Recipe by Kittencal@recipezazz
Wonderful beef bake with a great-tasting sauce...Slow cooking makes the beef tender and delicious.
Top Review by Chocolatl
First, I want to confess that I did make some significant changes to this recipe. I left the sugar out entirely. Also, DH decided this would be better as a casserole than served over noodles, so after the beef had cooked for a while, we stirred the noodles in and finished it that way. We thought it was delicious, not "beery" in a bad sense at all. I thought it tasted vaguely Belgian. It made a very nice supper for a cool night.
- 2 lbs round steaks or 2 lbs sirloin
- 3 -4 tablespoons oil
- 4 slices lemons
- 3 medium sliced onions
- 2 -3 cloves fresh minced garlic
- 1⁄2 cup flour
- 1 (10 ounce) can beef broth, undiluted
- 1 can beer or 1 bottle beer
- 3 tablespoons brown sugar
- 1 tablespoon dried parsley or 1⁄4 cup chopped fresh parsley (or to taste)
- 2 teaspoons dried thyme
- salt and pepper
- 8 ounces cooked noodles or 2 cups cooked rice
Directions See How It's Made
- Set oven to 325 degrees.
- Cut steak into serving-size pieces.
- Add the lemon slices to the oil: brown beef on both sides in hot oil with the lemon.
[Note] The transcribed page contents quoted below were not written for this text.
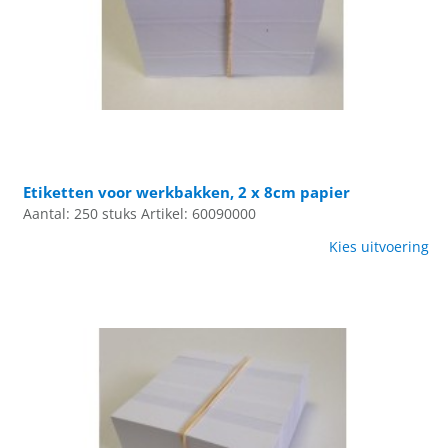
Etiketten voor werkbakken, 2 x 8cm papier
Aantal: 250 stuks
Artikel: 60090000
Kies uitvoering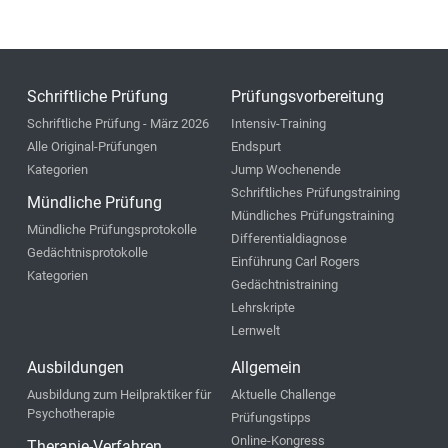
Schriftliche Prüfung
Prüfungsvorbereitung
Schriftliche Prüfung - März 2026
Intensiv-Training
Alle Original-Prüfungen
Endspurt
Kategorien
Jump Wochenende
Schriftliches Prüfungstraining
Mündliche Prüfung
Mündliches Prüfungstraining
Mündliche Prüfungsprotokolle
Differentialdiagnose
Gedächtnisprotokolle
Einführung Carl Rogers
Kategorien
Gedächtnistraining
Lehrskripte
Lernwelt
Ausbildungen
Allgemein
Ausbildung zum Heilpraktiker für
Aktuelle Challenge
Psychotherapie
Prüfungstipps
Online-Kongress
Therapie-Verfahren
- Remove the beef to a pan large enough in which to bake it.
- Layer onions and garlic over the browned beef in a cassreole dish.
- Sprinkle 1/2 cup flour over the top of onions and garlic.
- In a bowl, combine the beef bouillon, beer, sugar, parsley, thyme, salt and pepper.
- Pour over the meat; bake uncovered in a 325 degree oven for 2-1/2- 3 hours.
- Serve over cooked noodles or cooked rice.